BEGIN
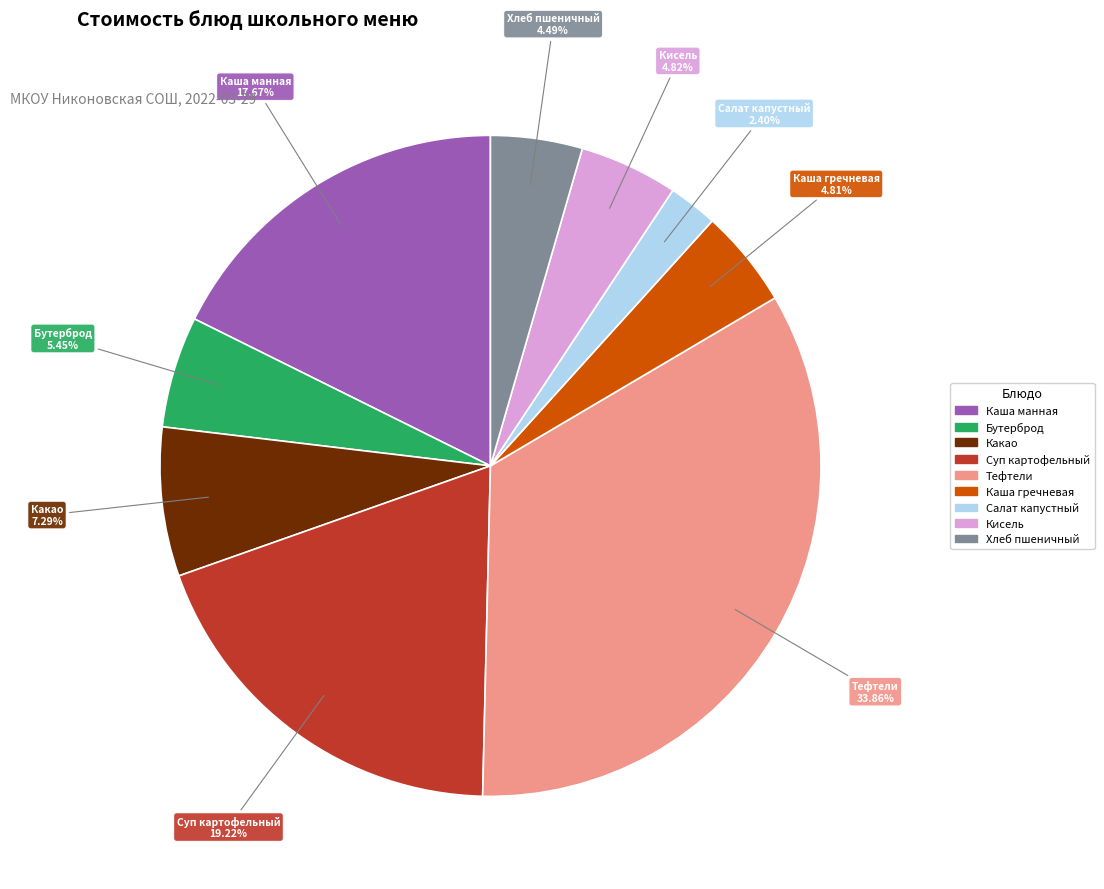

Do Салат капустный and Бутерброд together represent more than half of the pie?

No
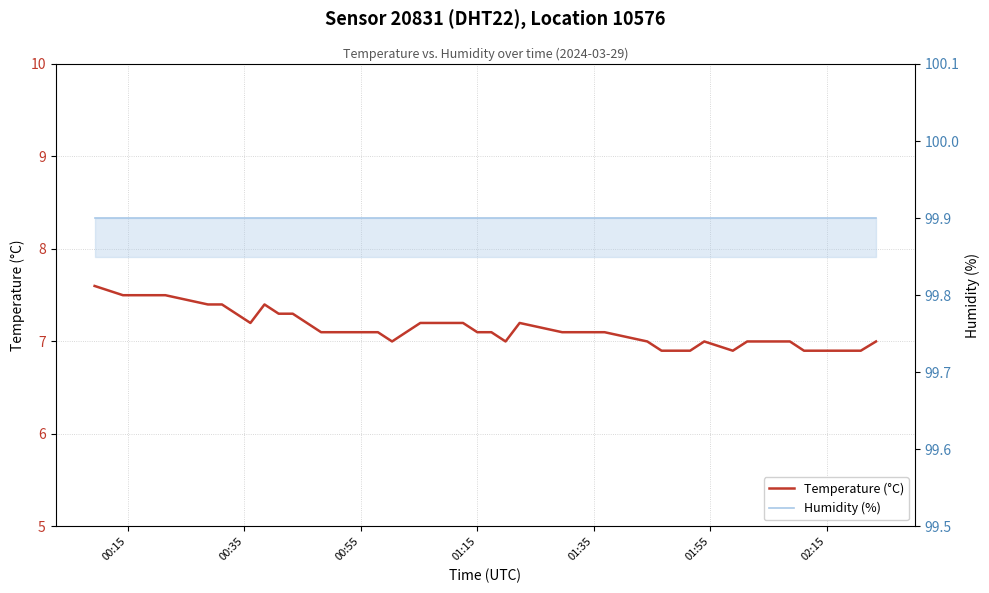

How many lines are shown in the chart?

2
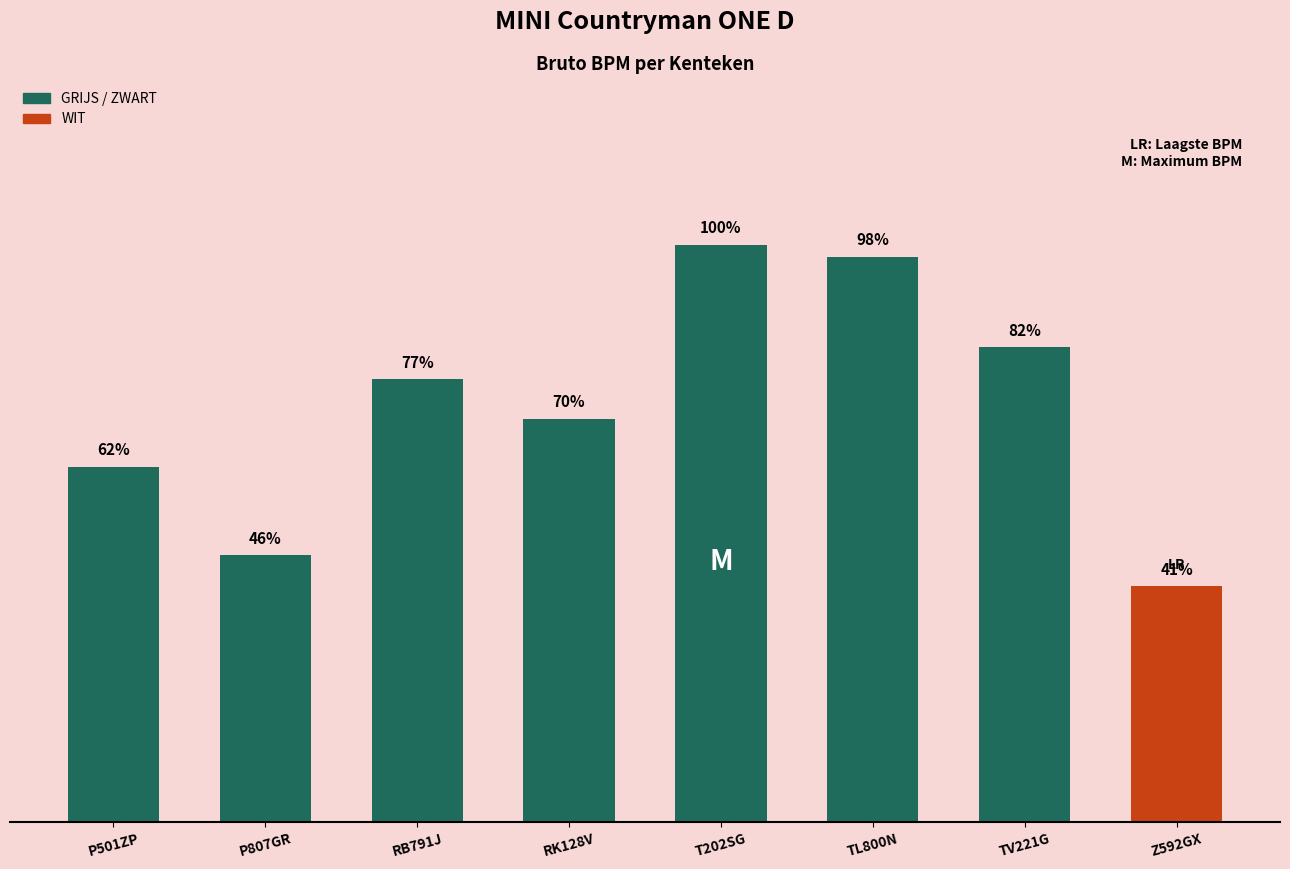

What is the label of the 7th bar from the right?

P807GR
END
# [WHAT IS NEEDED]
Format the data above as a JSON list of strings with one string per line, leaving out blank lines and the pictures.

# [COMPLETED EXERCISE]
[
  "Do Салат капустный and Бутерброд together represent more than half of the pie?",
  "No",
  "How many lines are shown in the chart?",
  "2",
  "What is the label of the 7th bar from the right?",
  "P807GR"
]